**Task item:** Find the line containing "#c2185b; fill-opacity: 0.2;" in the entries below. Restate it and each line after it, word for word, up to and including the line containing "M639 1427 666 1430 660 1483 633 1480Z".

**Exercise input:**
▬▬▬

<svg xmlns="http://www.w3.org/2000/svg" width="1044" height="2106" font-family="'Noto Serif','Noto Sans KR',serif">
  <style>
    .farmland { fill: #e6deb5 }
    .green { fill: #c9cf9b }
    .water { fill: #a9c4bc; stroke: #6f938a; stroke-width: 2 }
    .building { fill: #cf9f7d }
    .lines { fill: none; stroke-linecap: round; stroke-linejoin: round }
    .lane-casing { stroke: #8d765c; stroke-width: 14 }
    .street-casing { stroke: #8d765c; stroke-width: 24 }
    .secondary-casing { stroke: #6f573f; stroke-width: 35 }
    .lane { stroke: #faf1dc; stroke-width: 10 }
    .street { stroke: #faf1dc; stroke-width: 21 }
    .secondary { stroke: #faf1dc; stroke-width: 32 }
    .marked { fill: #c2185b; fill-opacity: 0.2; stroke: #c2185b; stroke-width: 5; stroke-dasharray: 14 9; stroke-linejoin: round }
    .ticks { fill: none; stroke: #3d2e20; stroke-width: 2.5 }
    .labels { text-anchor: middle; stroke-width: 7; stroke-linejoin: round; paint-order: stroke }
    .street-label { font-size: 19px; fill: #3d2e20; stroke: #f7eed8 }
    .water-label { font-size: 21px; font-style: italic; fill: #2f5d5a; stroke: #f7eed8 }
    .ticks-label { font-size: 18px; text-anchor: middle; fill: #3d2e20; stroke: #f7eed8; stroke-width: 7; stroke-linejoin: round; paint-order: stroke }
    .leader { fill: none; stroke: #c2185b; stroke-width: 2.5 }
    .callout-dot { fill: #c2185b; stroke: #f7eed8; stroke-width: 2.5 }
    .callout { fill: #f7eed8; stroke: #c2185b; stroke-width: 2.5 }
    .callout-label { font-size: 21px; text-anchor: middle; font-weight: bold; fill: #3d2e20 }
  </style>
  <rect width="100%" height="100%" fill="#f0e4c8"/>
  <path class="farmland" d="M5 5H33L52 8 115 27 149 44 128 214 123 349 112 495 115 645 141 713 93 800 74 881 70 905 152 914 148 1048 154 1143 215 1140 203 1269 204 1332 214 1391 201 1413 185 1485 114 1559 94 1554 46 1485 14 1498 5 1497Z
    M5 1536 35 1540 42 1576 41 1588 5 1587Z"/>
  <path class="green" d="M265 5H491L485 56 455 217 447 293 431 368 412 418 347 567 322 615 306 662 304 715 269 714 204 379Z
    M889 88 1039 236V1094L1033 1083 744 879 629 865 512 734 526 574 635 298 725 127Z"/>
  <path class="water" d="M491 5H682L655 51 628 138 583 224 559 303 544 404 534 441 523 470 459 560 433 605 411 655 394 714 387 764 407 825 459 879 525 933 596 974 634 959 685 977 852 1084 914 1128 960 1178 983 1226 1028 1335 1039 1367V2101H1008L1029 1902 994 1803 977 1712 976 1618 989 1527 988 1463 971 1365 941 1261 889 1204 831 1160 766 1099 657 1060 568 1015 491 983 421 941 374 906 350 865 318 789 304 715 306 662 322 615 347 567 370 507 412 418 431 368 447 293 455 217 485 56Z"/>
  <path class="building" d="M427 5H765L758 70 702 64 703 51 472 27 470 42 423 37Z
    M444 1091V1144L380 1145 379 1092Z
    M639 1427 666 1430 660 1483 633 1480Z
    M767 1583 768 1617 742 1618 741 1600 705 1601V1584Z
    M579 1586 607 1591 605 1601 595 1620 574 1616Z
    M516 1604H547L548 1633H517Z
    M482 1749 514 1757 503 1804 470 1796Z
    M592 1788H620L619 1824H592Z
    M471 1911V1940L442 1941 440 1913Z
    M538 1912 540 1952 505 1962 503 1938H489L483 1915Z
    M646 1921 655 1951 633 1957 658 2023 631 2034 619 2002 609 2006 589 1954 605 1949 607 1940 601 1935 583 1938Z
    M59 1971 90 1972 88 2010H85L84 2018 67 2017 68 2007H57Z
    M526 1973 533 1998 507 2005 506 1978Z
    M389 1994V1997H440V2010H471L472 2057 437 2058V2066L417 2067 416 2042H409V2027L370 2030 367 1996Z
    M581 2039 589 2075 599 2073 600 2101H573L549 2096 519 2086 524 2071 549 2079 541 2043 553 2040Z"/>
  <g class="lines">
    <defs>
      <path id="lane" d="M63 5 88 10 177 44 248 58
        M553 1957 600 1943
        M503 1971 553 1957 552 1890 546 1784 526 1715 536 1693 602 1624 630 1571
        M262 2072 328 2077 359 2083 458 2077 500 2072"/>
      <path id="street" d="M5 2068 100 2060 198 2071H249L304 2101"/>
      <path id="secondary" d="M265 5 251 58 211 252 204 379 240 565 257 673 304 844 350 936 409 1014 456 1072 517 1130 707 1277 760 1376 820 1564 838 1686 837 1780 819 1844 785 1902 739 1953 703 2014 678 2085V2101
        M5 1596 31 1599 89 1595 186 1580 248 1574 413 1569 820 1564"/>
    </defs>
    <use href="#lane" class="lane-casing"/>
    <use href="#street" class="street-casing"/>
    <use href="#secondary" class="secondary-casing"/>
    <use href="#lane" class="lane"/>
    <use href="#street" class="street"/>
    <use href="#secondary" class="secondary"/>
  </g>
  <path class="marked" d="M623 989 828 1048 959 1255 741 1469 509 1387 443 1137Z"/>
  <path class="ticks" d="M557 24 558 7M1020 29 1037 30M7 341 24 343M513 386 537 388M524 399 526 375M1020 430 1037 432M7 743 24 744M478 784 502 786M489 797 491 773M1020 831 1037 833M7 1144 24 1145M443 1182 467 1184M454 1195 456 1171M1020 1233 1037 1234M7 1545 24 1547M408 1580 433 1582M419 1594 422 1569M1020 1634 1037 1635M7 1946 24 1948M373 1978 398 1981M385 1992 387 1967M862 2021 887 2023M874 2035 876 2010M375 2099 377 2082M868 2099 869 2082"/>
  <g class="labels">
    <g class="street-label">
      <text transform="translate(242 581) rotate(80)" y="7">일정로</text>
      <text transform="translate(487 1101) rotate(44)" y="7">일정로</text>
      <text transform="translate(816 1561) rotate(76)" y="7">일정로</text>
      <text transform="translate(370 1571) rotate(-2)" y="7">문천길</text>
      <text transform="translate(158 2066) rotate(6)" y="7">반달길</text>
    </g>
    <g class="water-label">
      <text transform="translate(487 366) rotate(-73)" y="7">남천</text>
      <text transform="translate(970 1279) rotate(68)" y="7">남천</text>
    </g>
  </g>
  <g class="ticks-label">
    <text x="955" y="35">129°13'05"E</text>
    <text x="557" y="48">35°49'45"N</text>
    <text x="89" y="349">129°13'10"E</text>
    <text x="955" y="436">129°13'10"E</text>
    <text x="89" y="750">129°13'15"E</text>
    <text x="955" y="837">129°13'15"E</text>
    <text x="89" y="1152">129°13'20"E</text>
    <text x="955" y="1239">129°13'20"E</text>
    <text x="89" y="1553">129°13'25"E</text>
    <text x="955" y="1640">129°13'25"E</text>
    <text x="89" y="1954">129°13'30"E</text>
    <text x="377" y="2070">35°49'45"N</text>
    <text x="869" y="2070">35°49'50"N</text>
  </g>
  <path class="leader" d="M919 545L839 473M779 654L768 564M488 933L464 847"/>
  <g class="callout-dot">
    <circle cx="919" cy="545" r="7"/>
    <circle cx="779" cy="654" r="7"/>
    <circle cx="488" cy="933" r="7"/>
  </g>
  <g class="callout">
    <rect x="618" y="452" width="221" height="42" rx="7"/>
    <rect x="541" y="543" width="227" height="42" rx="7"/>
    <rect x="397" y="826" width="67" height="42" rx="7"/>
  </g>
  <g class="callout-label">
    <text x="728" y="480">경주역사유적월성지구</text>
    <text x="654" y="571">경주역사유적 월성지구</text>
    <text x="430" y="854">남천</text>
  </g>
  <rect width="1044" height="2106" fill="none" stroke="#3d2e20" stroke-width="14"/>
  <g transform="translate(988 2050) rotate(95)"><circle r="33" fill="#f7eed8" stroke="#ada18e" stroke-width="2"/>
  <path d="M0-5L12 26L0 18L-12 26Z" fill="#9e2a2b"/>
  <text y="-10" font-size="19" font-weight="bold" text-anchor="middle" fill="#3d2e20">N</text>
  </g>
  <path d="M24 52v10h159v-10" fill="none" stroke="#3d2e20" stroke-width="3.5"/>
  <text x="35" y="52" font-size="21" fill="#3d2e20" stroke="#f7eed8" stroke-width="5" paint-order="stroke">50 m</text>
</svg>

▬▬▬

**Solution to the problem:**
    .marked { fill: #c2185b; fill-opacity: 0.2; stroke: #c2185b; stroke-width: 5; stroke-dasharray: 14 9; stroke-linejoin: round }
    .ticks { fill: none; stroke: #3d2e20; stroke-width: 2.5 }
    .labels { text-anchor: middle; stroke-width: 7; stroke-linejoin: round; paint-order: stroke }
    .street-label { font-size: 19px; fill: #3d2e20; stroke: #f7eed8 }
    .water-label { font-size: 21px; font-style: italic; fill: #2f5d5a; stroke: #f7eed8 }
    .ticks-label { font-size: 18px; text-anchor: middle; fill: #3d2e20; stroke: #f7eed8; stroke-width: 7; stroke-linejoin: round; paint-order: stroke }
    .leader { fill: none; stroke: #c2185b; stroke-width: 2.5 }
    .callout-dot { fill: #c2185b; stroke: #f7eed8; stroke-width: 2.5 }
    .callout { fill: #f7eed8; stroke: #c2185b; stroke-width: 2.5 }
    .callout-label { font-size: 21px; text-anchor: middle; font-weight: bold; fill: #3d2e20 }
  </style>
  <rect width="100%" height="100%" fill="#f0e4c8"/>
  <path class="farmland" d="M5 5H33L52 8 115 27 149 44 128 214 123 349 112 495 115 645 141 713 93 800 74 881 70 905 152 914 148 1048 154 1143 215 1140 203 1269 204 1332 214 1391 201 1413 185 1485 114 1559 94 1554 46 1485 14 1498 5 1497Z
    M5 1536 35 1540 42 1576 41 1588 5 1587Z"/>
  <path class="green" d="M265 5H491L485 56 455 217 447 293 431 368 412 418 347 567 322 615 306 662 304 715 269 714 204 379Z
    M889 88 1039 236V1094L1033 1083 744 879 629 865 512 734 526 574 635 298 725 127Z"/>
  <path class="water" d="M491 5H682L655 51 628 138 583 224 559 303 544 404 534 441 523 470 459 560 433 605 411 655 394 714 387 764 407 825 459 879 525 933 596 974 634 959 685 977 852 1084 914 1128 960 1178 983 1226 1028 1335 1039 1367V2101H1008L1029 1902 994 1803 977 1712 976 1618 989 1527 988 1463 971 1365 941 1261 889 1204 831 1160 766 1099 657 1060 568 1015 491 983 421 941 374 906 350 865 318 789 304 715 306 662 322 615 347 567 370 507 412 418 431 368 447 293 455 217 485 56Z"/>
  <path class="building" d="M427 5H765L758 70 702 64 703 51 472 27 470 42 423 37Z
    M444 1091V1144L380 1145 379 1092Z
    M639 1427 666 1430 660 1483 633 1480Z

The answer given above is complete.